Lecture 24: Early Trademark Systems

[Music] What are the origins of trademarks? Scholars of antiquity credit Early Bronze
Age potters with creating the world’s first trademarks by imprinting their works with
distinctive markings. We assume that these marks were meant to indicate
the origin of a particular work or the identity of its craftsman, but the historical record
is not conclusive on this point. However, an examination of the potters’

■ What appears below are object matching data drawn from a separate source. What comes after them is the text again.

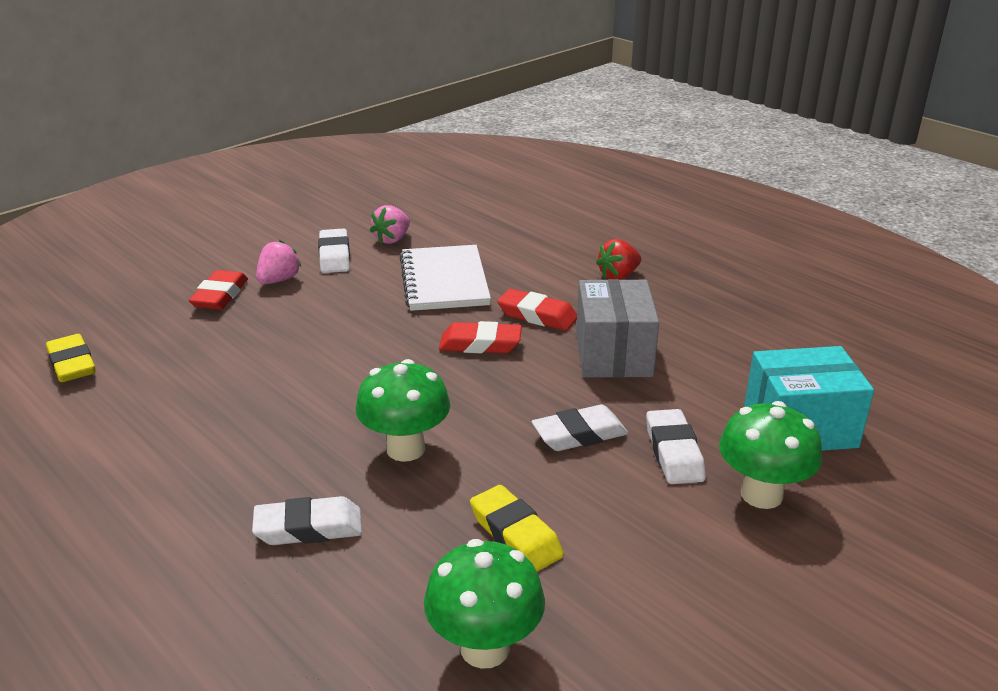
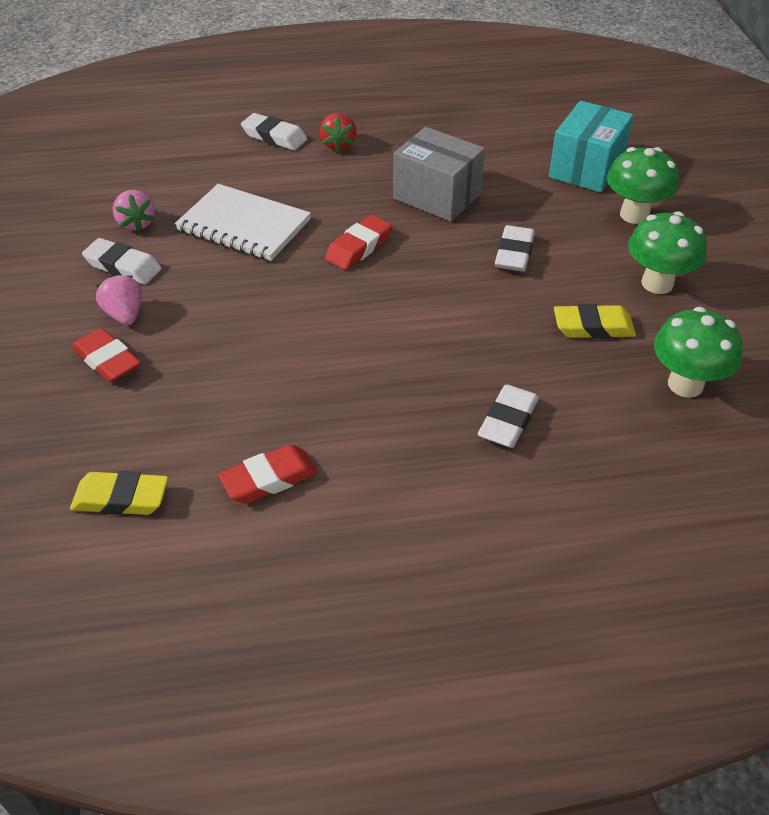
camera: 55 degrees left, 15 degrees up
(405, 449) = (457, 338): green mushroom -> green mushroom (657, 283)
(537, 315) = (350, 205): red eraser -> red eraser (269, 479)
(674, 452) = (567, 226): white eraser -> white eraser (274, 137)

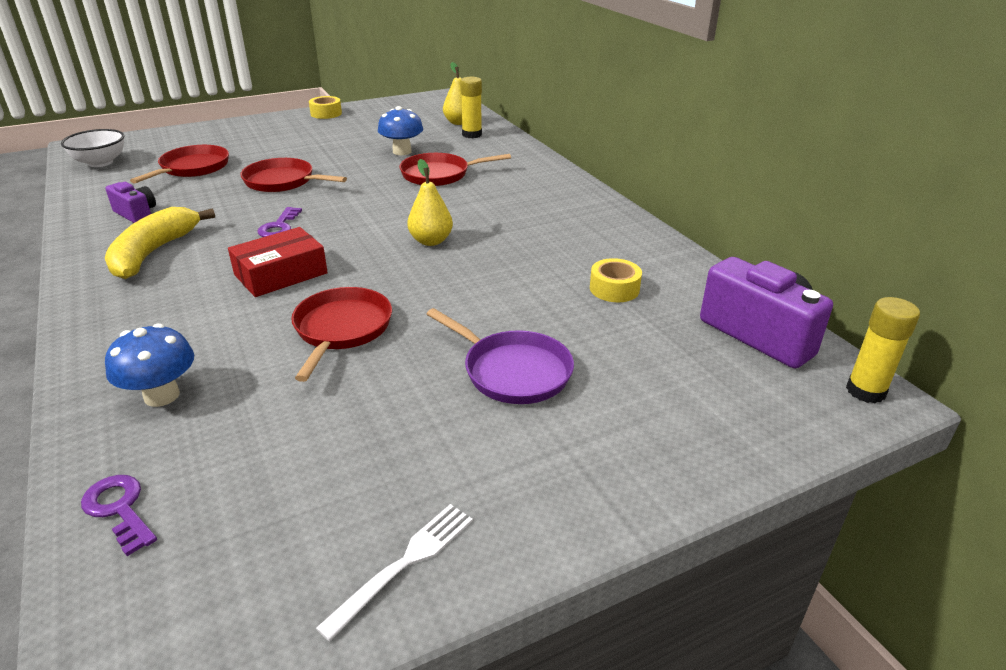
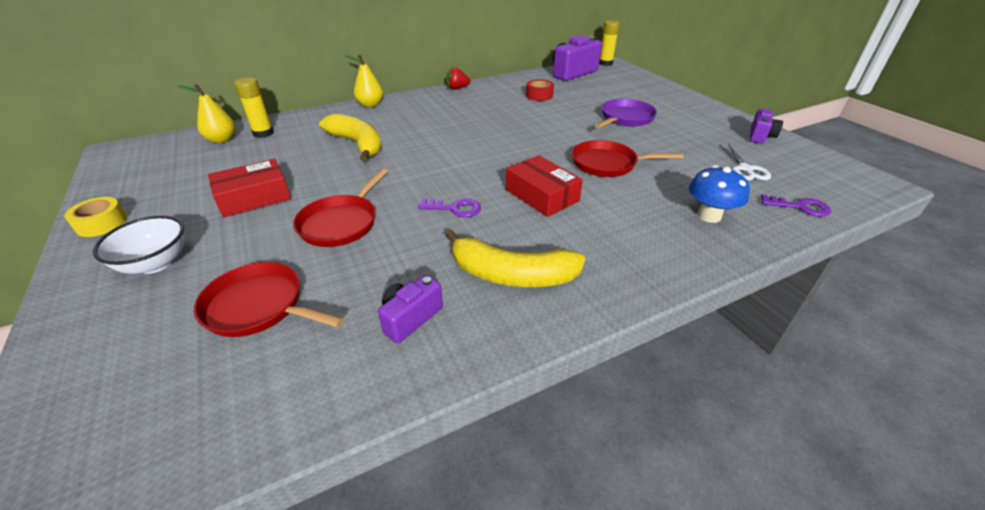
camera: 90 degrees left, 5 degrees up
(100, 162) = (161, 442): white bowl -> white bowl (156, 263)
(119, 509) = (800, 207): purple key -> purple key turned 120 degrees counterclockwise
(269, 480) = (745, 169): none -> white scissors
(342, 148) = (254, 197): none -> red box
(402, 151) = (288, 163): blue mushroom -> none
(405, 563) = (760, 136): white fork -> purple camera
(431, 241) = (484, 142): yellow pear -> yellow pear (370, 105)
(439, 174) = (357, 144): red pan -> yellow banana
(614, 289) = (539, 95): yellow tape -> red tape
(629, 221) = (457, 88): none -> red strawberry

seals found on Corinthian artifacts dating to 2000 BC suggests this is a reasonable supposition. Trade and commerce between early civilizations
of that era were expanding rapidly, and in order to be mutually beneficial, trade requires
a certain amount of trust in the provenance and quality of goods. These early potters’ trademarks seemed to
have served that purpose by distinguishing the goods of quality craftsmen from those
of unknown or uncertain sources. Trademarks have always been inextricably bound
up with commerce. And as commerce grew and developed over the
centuries, so did the use of trademarks. Marks have been found, for example, on works
ranging from Egyptian pots to the swords of Roman blacksmiths. But trademark use really expanded with the
emergence of powerful craft guilds in the medieval period. Their marks identified a work as being made
by a particular guild or member of that guild, and therefore continued the long tradition
of identifying the origin of goods, but medieval trademarks also served other functions. They became a means by which guilds could
control the quality of work of fellow guild members. Because of a trademark’s association with
quality, they also became a source of competitive advantage in the market. Trademarks thus began to acquire something
similar to the existential “moral rights” found in later copyright statutes—for example,
the right of a creator to defend the quality, originality, and “personality” of his
or her work. Trademark use in medieval times also acquired
a public interest function. As Arthur R. Miller and Michael H. Davis note
in Intellectual Property: Patents, Trademarks, and Copyright in a Nutshell, “Statutes dating
back as early as the thirteenth century show that [trademark] was eventually recognized
as having social consequence. These statutes were meant to protect the public
by preventing the sale of unidentified goods whose quality could not be ascertained.” One notable trademark from the time was that
of Löwenbräu Brewery, which claims to have used its lion mark since its founding in 1383. Early Trademark Cases The first reported trademark case in Anglo-American
law was once considered to be Southern v. How, which was decided in 1618. Ironically, the case did not involve a trademark,
but rather, the sale of counterfeit jewels. Its connection to trademark came from a reference
by the presiding judge to an earlier, unnamed, and unreported case in 1584 involving a suit
brought by a cloth maker against another cloth maker who had used his mark. That earlier clothier case, only recently
discovered and now known as Sanforth’s Case, is now held to be the earliest reported trademark
case in Anglo-American law. It establishes beyond a doubt that even 250
years before the Industrial Revolution, trademark infringement was viewed as a tort of deceit
and a violation of the laws against unfair competition. A contemporary legal report described Sanforth’s
Case: “The action upon the case was brought in
the [Court of] Common Pleas by a clothier, that whereupon he had gained great reputation
for his making of his cloth … to his benefit and profit, and that he used to set his mark
on his cloth whereby it should be known to be his cloth; and another clothier, observing
it, used the same mark to his ill-made cloth [in order] to deceive him.” In the more than four centuries since then,
commerce and industry have evolved into an $80 trillion a year global marketplace, a
development unimaginable to the people of Sanforth’s Case time. Nevertheless, Sanforth’s verdict – that
trademark infringement is unfair competition, and that it demands redress – still serves
as the foundation and wellspring of worldwide trademark policies and statutes today.